• SELECTION
════════
ABREPEAT - Editorial

PROBLEM LINK:

Practice
Contest

Author: Kamil Debowski
Primary Tester: Marek Sokołowski
Secondary Tester: Praveen Dhinwa
Editorialist: Praveen Dhinwa

DIFFICULTY:

simple

PREREQUISITES:

combinatorics

PROBLEM:

You are provided a string s of length N. Suppose t be the string formed by concatenating the string s K times, i.e. t = s + s + \dots + s (K times). We want to find the number of occurrences of subsequence “ab” in it.

Finding number of subsequences “ab” in a given string s.

Finding number of subsequences “ab” in a given string s is same as finding number of pair of indices (i, j), i < j such that s_i = ‘a’ and s_j = ‘b’. The brute force way of iterating over all such pairs of indices i, j and checking the conditions s_i = ‘a’ and s_j = ‘b’ would be \mathcal{O}({|s|}^2).
════════
• DATA PROVIDED
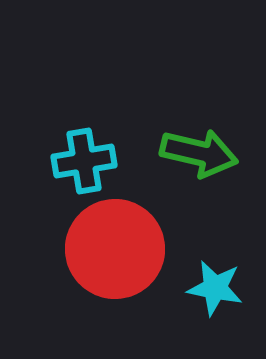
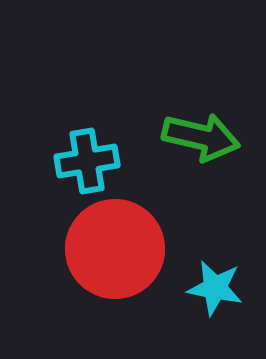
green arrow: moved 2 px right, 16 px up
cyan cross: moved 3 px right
════════
• REQUESTS
(1) Rewrite everything in the ABREPEAT editorial from "You are provided" down to "given string s.", changing "concatenating" to "joining".
(2) For each statement, say yes or no according to the ABREPEAT editorial, and quote the words that decide it: (a) The difficulty is listed as simple. (b) Marek Sokołowski is the secondary tester. (c) The brute force method of checking all index pairs runs in linear time.

• ANSWERS FOR THE EXERCISE
(1)
You are provided a string s of length N. Suppose t be the string formed by joining the string s K times, i.e. t = s + s + \dots + s (K times). We want to find the number of occurrences of subsequence “ab” in it.

Finding number of subsequences “ab” in a given string s.

(2)
(a) Yes: "simple"
(b) No: "Secondary Tester: Praveen Dhinwa"
(c) No: "would be \mathcal{O}({|s|}^2)"